С этими словами Мирьям подняла голову с плеча певца. Томми Гоган, сидевший напротив, внимательно смотрел на Ленни, по-прежнему держа пальцы на грифе гитары. Ленни, может, был и не прочь сделать ему больно, да вот только Гоган, похоже, неуязвим. Ленни запустил руку под стол и, достав из портфеля кассету, щелчком отфутболил ее. Она проехалась по столешнице между запотевшими пивными кружками.
– На, держи. Она оказалась бесполезна. Даже хуже, чем бесполезна. Сочини мне новую народную песню, когда найдет вдохновение, и назови ее “Неведение – благо”.
– Проваливай, Ленни. Ступай домой, в Куинс.

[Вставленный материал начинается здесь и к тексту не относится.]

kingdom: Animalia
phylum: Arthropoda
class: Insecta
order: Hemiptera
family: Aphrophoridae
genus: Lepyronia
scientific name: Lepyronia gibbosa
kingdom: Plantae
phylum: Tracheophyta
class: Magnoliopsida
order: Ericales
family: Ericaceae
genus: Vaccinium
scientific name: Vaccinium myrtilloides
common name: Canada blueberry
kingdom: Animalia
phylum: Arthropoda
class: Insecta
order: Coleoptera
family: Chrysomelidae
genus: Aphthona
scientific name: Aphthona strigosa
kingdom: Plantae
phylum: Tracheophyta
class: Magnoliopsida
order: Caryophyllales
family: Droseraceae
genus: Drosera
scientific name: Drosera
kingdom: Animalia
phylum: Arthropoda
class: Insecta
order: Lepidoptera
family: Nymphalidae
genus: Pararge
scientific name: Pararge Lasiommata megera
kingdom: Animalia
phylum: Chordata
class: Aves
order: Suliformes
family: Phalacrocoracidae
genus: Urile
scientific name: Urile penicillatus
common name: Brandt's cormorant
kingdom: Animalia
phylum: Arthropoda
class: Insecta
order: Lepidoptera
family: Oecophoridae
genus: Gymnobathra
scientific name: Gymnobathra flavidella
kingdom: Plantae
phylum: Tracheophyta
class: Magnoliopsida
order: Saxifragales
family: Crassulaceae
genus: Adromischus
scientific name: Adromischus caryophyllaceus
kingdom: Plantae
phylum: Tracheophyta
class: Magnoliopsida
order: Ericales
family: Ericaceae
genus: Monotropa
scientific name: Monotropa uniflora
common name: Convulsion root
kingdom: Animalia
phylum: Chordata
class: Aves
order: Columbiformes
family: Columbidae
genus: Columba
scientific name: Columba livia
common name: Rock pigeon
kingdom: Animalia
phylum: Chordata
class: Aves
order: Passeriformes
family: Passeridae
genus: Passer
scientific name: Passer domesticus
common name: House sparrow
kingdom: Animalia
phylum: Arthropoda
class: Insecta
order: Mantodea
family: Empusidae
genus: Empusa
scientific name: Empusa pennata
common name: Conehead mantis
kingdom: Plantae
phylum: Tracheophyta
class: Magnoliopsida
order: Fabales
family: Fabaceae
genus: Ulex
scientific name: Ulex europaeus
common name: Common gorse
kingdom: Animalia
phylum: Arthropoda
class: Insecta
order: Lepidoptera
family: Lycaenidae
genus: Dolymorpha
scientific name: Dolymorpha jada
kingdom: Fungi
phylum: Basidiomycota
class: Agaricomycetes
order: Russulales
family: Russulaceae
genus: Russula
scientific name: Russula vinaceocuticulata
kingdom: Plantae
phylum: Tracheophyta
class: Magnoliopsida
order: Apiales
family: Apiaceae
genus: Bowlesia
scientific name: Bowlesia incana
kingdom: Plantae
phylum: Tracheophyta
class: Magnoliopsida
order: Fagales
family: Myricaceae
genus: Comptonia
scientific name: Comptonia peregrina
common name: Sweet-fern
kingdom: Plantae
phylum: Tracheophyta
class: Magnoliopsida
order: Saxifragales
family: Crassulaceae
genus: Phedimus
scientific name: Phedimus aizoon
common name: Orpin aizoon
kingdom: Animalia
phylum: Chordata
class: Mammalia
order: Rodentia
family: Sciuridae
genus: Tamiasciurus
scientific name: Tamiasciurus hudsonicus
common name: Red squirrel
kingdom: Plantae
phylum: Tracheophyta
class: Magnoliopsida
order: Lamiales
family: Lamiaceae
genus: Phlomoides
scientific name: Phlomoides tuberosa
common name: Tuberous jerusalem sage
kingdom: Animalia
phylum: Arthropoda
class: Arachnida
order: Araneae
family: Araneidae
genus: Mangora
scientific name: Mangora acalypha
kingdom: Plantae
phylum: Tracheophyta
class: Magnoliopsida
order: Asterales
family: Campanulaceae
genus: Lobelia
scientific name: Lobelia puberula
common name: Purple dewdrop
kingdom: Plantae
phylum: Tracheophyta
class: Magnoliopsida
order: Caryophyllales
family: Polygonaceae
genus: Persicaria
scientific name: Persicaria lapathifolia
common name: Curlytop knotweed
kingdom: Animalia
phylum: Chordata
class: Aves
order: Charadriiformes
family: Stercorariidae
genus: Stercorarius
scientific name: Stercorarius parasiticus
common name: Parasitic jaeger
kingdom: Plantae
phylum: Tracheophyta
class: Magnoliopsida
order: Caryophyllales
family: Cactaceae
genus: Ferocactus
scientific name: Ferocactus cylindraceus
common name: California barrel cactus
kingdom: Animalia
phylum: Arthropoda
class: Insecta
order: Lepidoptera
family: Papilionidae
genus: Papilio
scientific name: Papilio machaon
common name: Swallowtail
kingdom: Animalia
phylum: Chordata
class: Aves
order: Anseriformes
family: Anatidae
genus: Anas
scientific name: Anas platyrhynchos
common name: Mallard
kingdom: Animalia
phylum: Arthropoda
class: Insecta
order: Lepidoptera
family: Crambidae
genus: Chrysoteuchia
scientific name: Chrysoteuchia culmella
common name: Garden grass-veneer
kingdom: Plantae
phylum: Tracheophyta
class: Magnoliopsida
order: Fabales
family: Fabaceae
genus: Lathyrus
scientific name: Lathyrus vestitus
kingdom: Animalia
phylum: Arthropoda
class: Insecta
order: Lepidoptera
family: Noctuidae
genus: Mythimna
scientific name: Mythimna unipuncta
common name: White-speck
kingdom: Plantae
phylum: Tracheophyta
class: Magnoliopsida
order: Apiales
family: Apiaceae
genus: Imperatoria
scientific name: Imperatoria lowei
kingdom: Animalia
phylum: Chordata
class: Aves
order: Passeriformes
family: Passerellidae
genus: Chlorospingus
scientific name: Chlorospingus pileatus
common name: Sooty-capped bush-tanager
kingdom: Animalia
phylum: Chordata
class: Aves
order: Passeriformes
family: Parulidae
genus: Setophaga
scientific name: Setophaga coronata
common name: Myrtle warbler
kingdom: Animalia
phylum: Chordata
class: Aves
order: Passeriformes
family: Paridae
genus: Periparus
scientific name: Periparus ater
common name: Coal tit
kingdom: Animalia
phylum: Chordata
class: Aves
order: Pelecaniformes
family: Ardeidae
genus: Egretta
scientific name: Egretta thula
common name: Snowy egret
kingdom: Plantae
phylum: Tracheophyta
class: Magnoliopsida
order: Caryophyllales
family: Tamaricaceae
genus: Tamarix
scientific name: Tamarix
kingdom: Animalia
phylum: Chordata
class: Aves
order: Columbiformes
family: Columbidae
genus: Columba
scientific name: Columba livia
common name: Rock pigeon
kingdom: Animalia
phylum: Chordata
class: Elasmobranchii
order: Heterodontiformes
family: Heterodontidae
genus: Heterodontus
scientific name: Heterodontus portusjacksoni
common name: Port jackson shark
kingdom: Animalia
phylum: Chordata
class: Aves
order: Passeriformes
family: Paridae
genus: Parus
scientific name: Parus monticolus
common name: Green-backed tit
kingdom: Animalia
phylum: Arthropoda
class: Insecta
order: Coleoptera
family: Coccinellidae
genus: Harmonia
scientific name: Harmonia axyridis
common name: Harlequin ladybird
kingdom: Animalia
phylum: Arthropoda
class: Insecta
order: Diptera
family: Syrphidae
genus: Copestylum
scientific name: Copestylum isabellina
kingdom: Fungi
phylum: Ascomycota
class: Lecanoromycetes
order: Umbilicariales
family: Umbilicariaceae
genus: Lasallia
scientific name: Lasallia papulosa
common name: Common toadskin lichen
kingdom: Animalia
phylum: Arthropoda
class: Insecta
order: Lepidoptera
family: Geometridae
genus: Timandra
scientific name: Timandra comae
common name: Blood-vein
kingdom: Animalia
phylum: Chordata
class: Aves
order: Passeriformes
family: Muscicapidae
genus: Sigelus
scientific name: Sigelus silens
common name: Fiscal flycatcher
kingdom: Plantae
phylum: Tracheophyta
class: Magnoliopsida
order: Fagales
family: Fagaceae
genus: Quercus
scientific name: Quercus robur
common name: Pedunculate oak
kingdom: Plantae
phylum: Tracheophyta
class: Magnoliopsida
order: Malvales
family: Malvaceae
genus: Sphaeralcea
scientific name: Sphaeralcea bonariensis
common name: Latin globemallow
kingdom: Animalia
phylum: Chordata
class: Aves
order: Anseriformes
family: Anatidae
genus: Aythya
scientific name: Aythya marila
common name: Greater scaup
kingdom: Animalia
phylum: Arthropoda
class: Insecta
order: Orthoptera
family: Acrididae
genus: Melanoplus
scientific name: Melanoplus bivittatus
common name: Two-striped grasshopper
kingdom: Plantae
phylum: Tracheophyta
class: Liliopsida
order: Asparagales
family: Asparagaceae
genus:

Мирьям могла вот так запросто приказать ему заткнуться и проваливать только потому, что сейчас их никто больше не слушал. В любом месте из тех, где Ленни Ангруш был завсегдатаем, – в шахматном магазине, в нумизматической лавке, в кафетерии Городского колледжа или где-нибудь в толпе бывших партийцев в прилегающих к домам дворах Саннисайда, которые, несмотря на недавно возведенные изгороди, все равно оставались беспомощно-коммунальными (эти Кропоткинские сады в силу своей продуманной планировки не были подвластны никакой порче – будто то ограды, белые дощатые заборы, проволочные сетки или высокие кусты роз), а может быть, даже в вагоне 7-го поезда, когда тот вез толпы пассажиров с вокзала Гранд-сентрал в сторону покачивающейся, залитой солнцем платформы “Куинсборо-Плаза”, – словом, в любом из перечисленных мест болтовня Ленни и его обличительный тон обязательно собрали бы немало слушателей. Сразу появились бы непрошеные советчики, которым неймется излить собственное недовольство, подбросить своих дровишек в огонь. Доморощенные любители истории, которым дай только повод порассуждать. Эти охотники до скандалов и обличений – и новых, и старых как мир – непременно принялись бы комментировать все без исключения доводы Ленни. Они бы обязательно разъяснили ему самому, что он хочет сказать, а фолк-певца пожурили бы за отсутствие исторической прозорливости. Иными словами, там бы Ленни высек искру своими речами. Здесь же надеяться было не на что. Здесь, в “Белой Лошади” – излюбленном заведении пьяных художников, поэтов и юнцов с бородками а-ля Троцкий (хотя они-то, скорее всего, и слышать не слышали о Троцком), – словоизвержение Ленни становилось очередным битническим толчением воды в ступе, тонуло одинокой каплей в общей говорильне. Если бы люди, сидевшие поблизости, и расслышали отдельные слова, то все равно восприняли бы его речь как очередной пустой треп. Как уже набившие оскомину монологи лорда Бакли или брата Теодора – в общем, как цитаты “из кого-то”. Одна только Мирьям слышала его и в точности понимала смысл и важность его слов, а отсутствие диалектического контекста развязывало ей руки – потому-то она и приказывала Ленни заткнуться.